Gee, all that rooting around so you don't have to worry about FireWire. Sure hope you don't discover a lost box of tapes in a few years time.
Considering camera video was Mr Jobs poster child for the elimination of FireWire - not much of an advertisement.
I think my point, is that if you have gone tapeless for new footage (and I have) now is a great time to bring all your tapes onto a drive, and give that old footage the same accessibility, flexibility and backup options as the new file based formats give you. Use your
existing machine (that has firewire), and a cheap, huge drive, and be ready for whatever happens going forward.
I did all this so I could (re) discover footage I have not had time to look at since I shot it and chucked it in a box - there are now no more tapes to discover, I made sure I got it all, and I now shoot tapeless - which eventually, everyone will too, from the super pro's shooting 4K HD uncompressed direct to RAID (e.g. RED ONE), to pro's shooting to P2's flash cards, to consumers like me shooting 25mbit/sec AVCHD to SDHC cards.
There are devices that can record digital tape (DV, HDV) to disk (Sony make one) and then you can mount that HDD, and use ClipWrap to create .mov's - so it would not be impossible to get tapes onto a firewire-less computer, just rather inconvenient and expensive!
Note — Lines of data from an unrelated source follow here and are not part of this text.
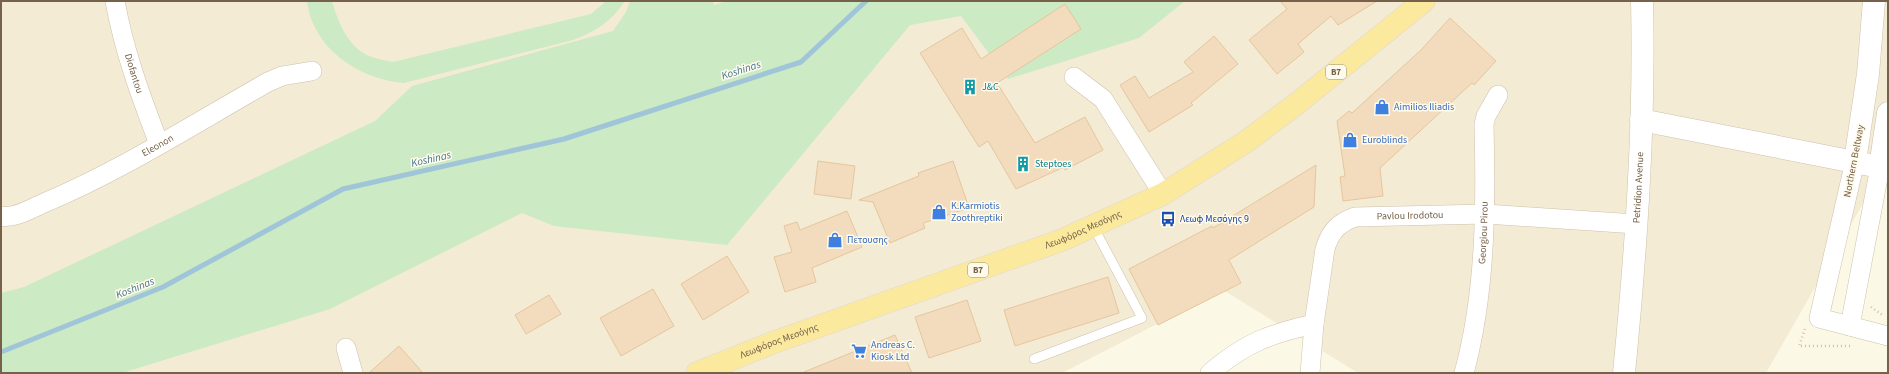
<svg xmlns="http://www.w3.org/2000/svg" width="1889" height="374" font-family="'Source Sans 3',sans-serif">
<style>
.residential{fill:#f4ebd4}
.green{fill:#cceac4}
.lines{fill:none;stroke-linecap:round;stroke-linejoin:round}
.stream{stroke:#a0c5d8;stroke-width:5}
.building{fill:#f2dcbd;stroke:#e5c69d}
.service-casing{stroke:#cec1ac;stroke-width:10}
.minor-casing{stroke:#cec1ac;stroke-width:20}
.tertiary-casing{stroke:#cec1ac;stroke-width:23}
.primary-casing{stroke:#ded9d4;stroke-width:23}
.path{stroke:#d7c0a0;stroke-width:2.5;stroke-dasharray:1 3;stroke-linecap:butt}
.service{stroke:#fff;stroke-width:9}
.minor{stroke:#fff;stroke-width:19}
.tertiary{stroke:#fff;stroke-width:22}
.primary{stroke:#fbea9e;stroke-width:22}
.labels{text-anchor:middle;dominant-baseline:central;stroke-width:3;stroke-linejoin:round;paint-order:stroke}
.shield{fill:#fffbec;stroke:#9f907b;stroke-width:1}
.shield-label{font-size:9px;font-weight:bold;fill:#76624a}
.street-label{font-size:10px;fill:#76624a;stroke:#fffbec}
.culture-label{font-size:10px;fill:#0d838f;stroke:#fffbec;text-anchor:start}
.shop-label{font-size:10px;fill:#366cbe;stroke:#fffbec;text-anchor:start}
.transit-label{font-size:10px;fill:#164399;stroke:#fffbec;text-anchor:start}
.water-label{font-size:11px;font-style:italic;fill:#467691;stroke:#fffbec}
</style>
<rect width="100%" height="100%" fill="#fcf8e6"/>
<path class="residential" d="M1,1H1888V160L1766,373H1358L1223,290L1062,373H1Z"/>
<path class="green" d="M307,1H332C338,22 348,47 369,56C377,59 385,60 393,62L591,14L606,1H625C612,21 595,32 573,40L404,83C359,79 313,49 307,1Z
M630,1H713L714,5L727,1H1185L1139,38L1008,79L961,16L910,25L727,245L554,226L522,213L330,309L122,373H1V293L24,287L375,121L412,86L613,31L626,12Z"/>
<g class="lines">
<path class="stream" d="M1,352L163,287L343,189L564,139L801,62L866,1"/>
</g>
<path class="building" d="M1280,1H1377L1338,25L1331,16L1298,44L1304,52L1277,74L1249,40L1287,9Z
M1065,4L1081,29L997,83L1035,143L1085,117L1103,150L1065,170L1064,167L1016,189L988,141L979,147L920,53L962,28L981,59Z
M1450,18L1496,61L1474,85L1472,83L1380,168L1383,196L1343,201L1340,177L1345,176L1337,121L1349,111L1352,113L1421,50Z
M1214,36L1238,64L1191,103L1193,105L1149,132L1120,85L1135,76L1149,98L1193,72L1184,62Z
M818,161L855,166L851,199L814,194Z
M953,161L969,208L923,223L925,228L890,243L873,202L859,200L919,176L918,173Z
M1316,165L1314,207L1229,260L1241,283L1158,325L1129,269L1212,226L1213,228Z
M847,211L862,247L812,268L816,282L785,292L774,257L792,252L784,226L797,222L800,230Z
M727,256L749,292L703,320L681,284Z
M1108,277L1119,313L1015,346L1004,310Z
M653,289L674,326L621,356L600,318Z
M549,295L561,314L526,334L515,315Z
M967,300L981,341L929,358L915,317Z
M895,335L912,373H804V372Z
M399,346L423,373H369Z"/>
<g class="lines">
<g class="service-casing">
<path id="service" d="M1034,359L1142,318L1093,226"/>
</g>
<g class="minor-casing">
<g id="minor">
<path id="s1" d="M115,1C124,51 141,97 159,144"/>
<path d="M1074,77L1103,99L1163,194"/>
<path d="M1855,161L1819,318L1888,336"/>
<path id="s2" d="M1,216C15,219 32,208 44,203C122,170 194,124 268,82L282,76L312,71"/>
<path d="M1850,326L1880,167"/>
<path d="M346,348L353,373"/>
<path d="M1210,373C1245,343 1269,334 1314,324"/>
<path id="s3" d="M1310,373L1314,324L1325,249C1330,232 1338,223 1355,217L1486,214L1636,224"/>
<path id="s4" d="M1464,373C1486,292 1486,207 1484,124L1486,116L1498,95"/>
</g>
</g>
<g class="tertiary-casing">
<g id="tertiary">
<path d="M1641,120L1880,167L1888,113"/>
<path d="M1855,161L1868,74L1874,1"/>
<path id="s5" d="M1624,373C1636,250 1645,125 1642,1"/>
</g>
</g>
<g class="primary-casing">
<g id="primary">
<path id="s6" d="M697,373L772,343L1062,240L1163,194L1247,141L1295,105L1424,1"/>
</g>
</g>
<path class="path" d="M1871,307L1884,316
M1805,329L1799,346H1853"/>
<use href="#service" class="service"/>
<use href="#minor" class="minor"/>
<use href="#tertiary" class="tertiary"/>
<use href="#primary" class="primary"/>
</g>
<defs>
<g id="building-bare" transform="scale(1.2)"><path d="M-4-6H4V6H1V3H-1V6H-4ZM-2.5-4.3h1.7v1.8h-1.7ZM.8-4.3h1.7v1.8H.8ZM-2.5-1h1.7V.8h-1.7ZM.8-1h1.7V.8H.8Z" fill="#0f9aa8" stroke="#fffbec" stroke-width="2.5" paint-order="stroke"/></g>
<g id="shop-bare" transform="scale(1.2)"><path d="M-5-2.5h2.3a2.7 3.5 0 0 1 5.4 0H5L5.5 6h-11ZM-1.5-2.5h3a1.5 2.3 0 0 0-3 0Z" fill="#3f7fe0" stroke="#fffbec" stroke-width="2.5" paint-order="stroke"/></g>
<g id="bus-bare" transform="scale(1.2)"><path d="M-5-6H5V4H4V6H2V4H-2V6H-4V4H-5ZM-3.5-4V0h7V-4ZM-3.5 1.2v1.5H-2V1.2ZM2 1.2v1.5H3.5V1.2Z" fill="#1a4fb4" stroke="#fffbec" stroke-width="2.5" paint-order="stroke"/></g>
<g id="supermarket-bare" transform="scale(1.2)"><path d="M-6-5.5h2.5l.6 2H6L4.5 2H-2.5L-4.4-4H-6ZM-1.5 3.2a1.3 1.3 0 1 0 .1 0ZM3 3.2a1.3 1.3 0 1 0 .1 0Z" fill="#3f7fe0" stroke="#fffbec" stroke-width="2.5" paint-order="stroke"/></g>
</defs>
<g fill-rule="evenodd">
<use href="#building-bare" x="970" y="87"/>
<use href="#shop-bare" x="1382" y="107"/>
<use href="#shop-bare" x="1350" y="140"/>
<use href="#building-bare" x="1023" y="164"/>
<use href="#shop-bare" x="939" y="212"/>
<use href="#bus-bare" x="1168" y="219"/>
<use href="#shop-bare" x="835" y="240"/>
<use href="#supermarket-bare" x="859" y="351"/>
</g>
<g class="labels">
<g class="shield">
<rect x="1326" y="65" width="20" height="14" rx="3"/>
<rect x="968" y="263" width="20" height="14" rx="3"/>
</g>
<g class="shield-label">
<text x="1336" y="72">B7</text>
<text x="978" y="270">B7</text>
</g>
<g class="street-label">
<text stroke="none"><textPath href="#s1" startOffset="75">Diofantou</textPath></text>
<text stroke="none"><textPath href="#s2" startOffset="173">Eleonon</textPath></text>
<text transform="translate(1854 161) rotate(-79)">Northern Beltway</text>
<text stroke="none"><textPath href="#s5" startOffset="186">Petridion Avenue</textPath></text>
<text stroke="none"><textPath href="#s3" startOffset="226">Pavlou Irodotou</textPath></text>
<text stroke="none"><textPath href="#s6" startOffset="412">Λεωφόρος Μεσόγης</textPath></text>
<text stroke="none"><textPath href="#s4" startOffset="142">Georgiou Pirou</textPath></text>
<text stroke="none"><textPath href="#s6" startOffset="88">Λεωφόρος Μεσόγης</textPath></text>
</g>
<g class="culture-label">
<text x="982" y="87">J&amp;C</text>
<text x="1035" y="164">Steptoes</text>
</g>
<g class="shop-label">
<text x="1394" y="107">Aimilios Iliadis</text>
<text x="1362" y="140">Euroblinds</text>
<text x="951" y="206">K.Karmiotis<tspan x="951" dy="12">Zoothreptiki</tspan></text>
<text x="847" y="240">Πετουσης</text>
<text x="871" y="345">Andreas C.<tspan x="871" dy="12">Kiosk Ltd</tspan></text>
</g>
<g class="transit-label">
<text x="1180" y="219">Λεωφ Μεσόγης 9</text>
</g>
<g class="water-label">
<text transform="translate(741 70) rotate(-18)">Koshinas</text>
<text transform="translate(431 159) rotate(-13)">Koshinas</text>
<text transform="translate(135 288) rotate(-22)">Koshinas</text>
</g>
</g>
<rect width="1889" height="374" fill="none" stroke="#76624a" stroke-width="4"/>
</svg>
However, once you have files, the internal formats just become a software problem, you no longer need to worry about keeping the physical media intact, and devices to read them working. Just keep copying the files. (TimeMachine, Mozy etc. etc.)
Like you, I really hope they put Firewire back onto the MacBook, or better still, put ExpressCard/34 onto all their computers and then we can add whatever interfaces we each need, I would like eSata on an iMac, for instance. (Or any machine other than the MacPro, for that matter)
I think it was too soon to lose firewire, but then people said that about the 1998 iMac not having a floppy disk drive, and only having USB and FireWire instead of Serial, Parallel and SCSI, and that bold move prompted a shift away from legacy ports for the entire computing and peripheral industry.